◆ Work order ◆
Convert the lines into a JSON list of strings, one string per line, leaving out blank lines and the pictures. Begin at the line that contains "What is the" and stop after the line that contains "Which series has".

Start of Supplied entries

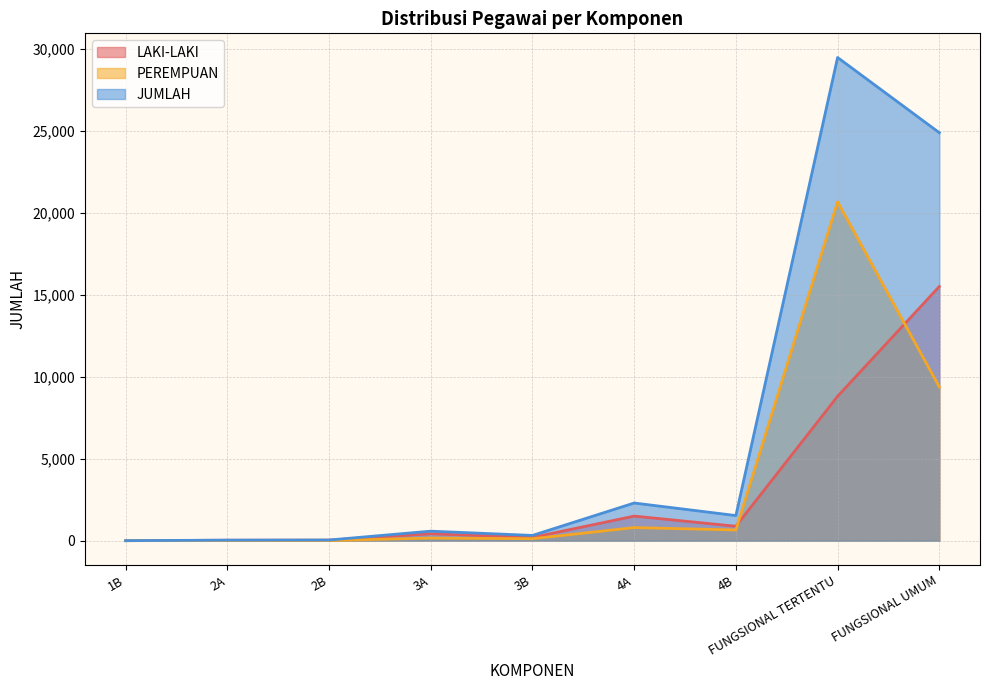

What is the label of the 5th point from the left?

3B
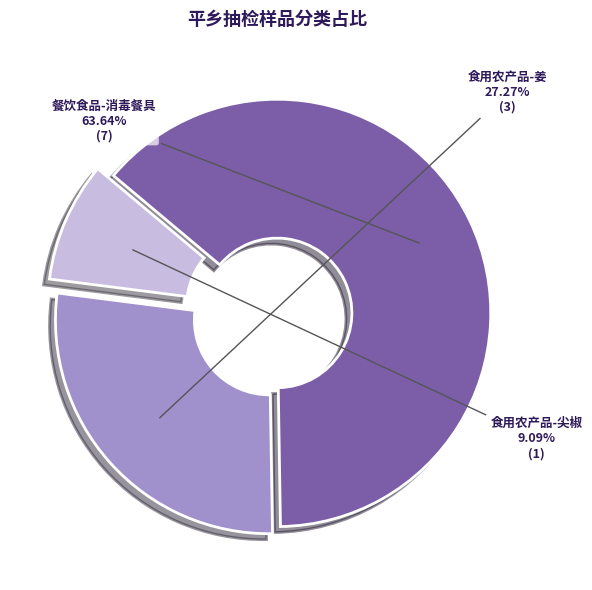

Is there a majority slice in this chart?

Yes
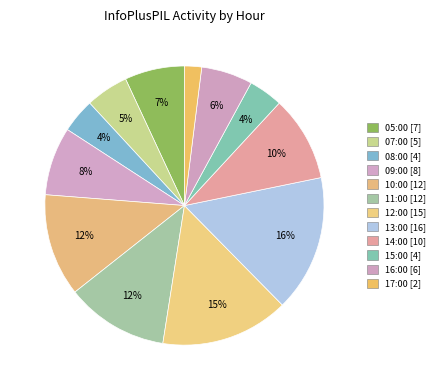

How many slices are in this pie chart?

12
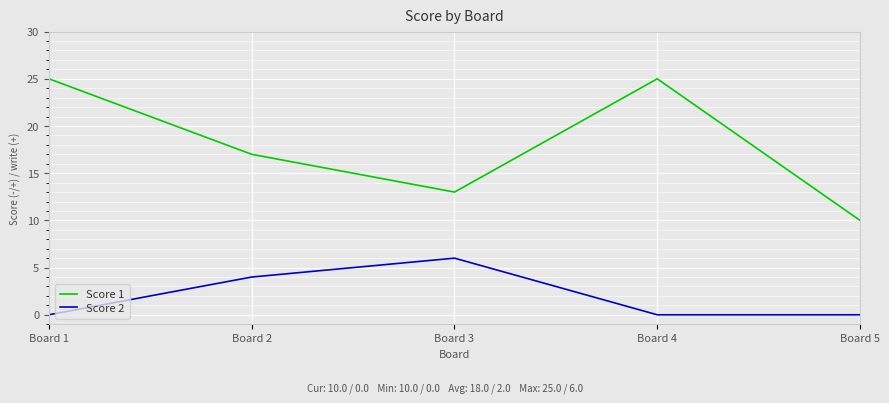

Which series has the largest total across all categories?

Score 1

End of Supplied entries
Start of Supplied entries

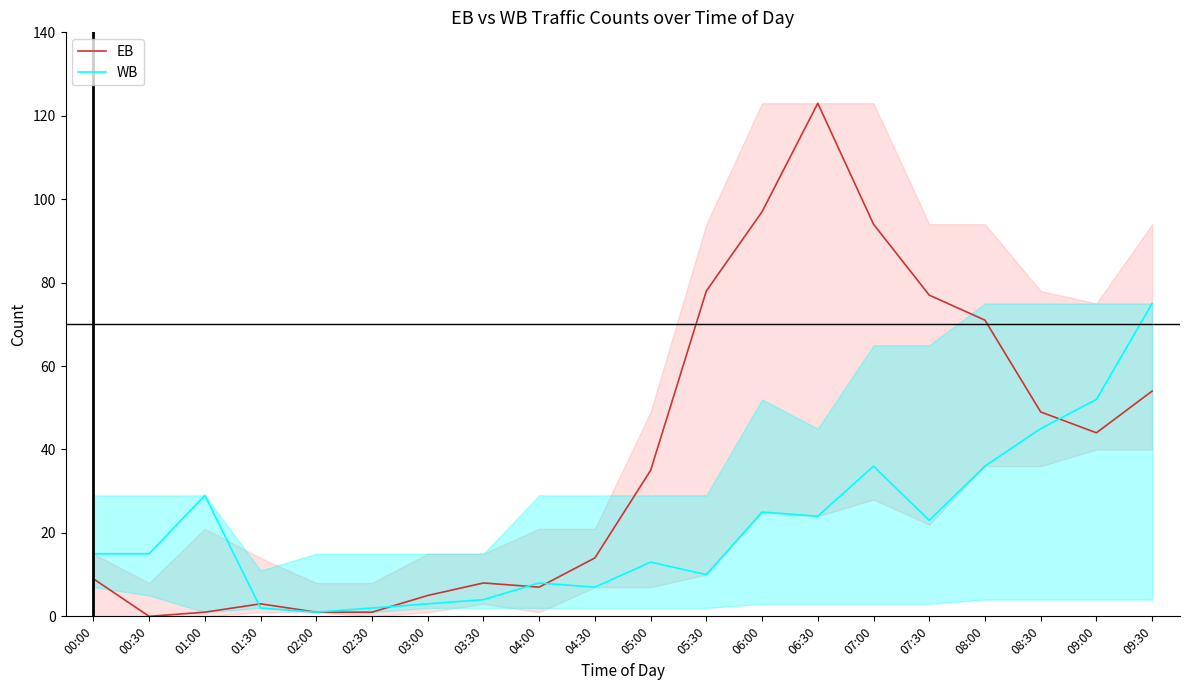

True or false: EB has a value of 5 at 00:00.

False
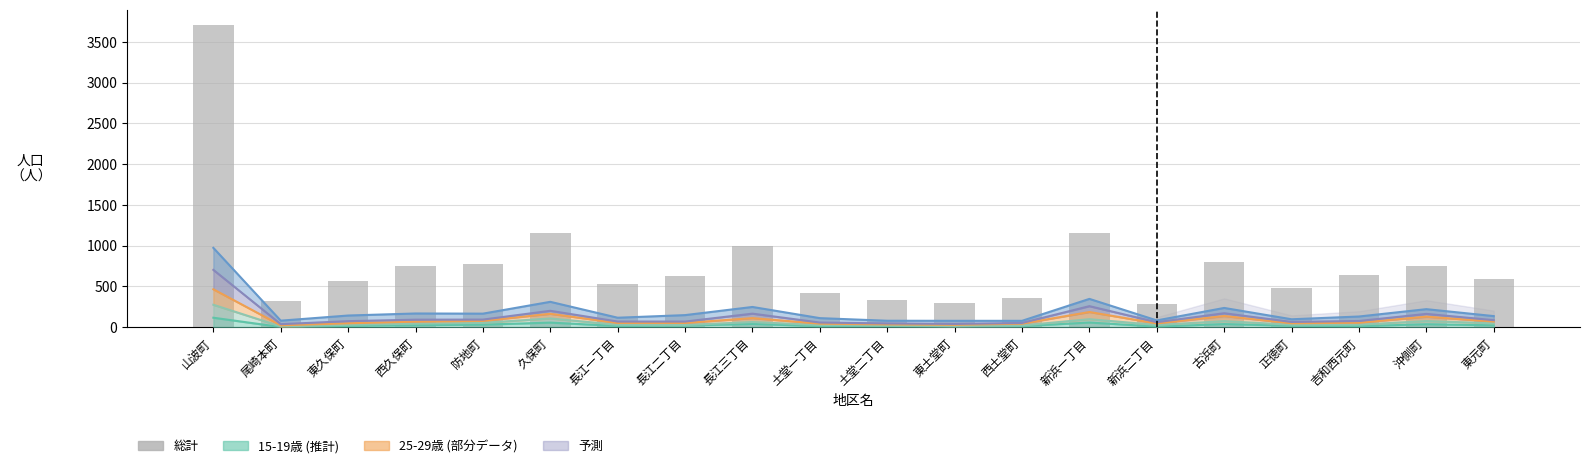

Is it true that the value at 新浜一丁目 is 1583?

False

End of Supplied entries

◆ Solution to the exercise ◆
[
  "What is the label of the 5th point from the left?",
  "3B",
  "Is there a majority slice in this chart?",
  "Yes",
  "How many slices are in this pie chart?",
  "12",
  "Which series has the largest total across all categories?"
]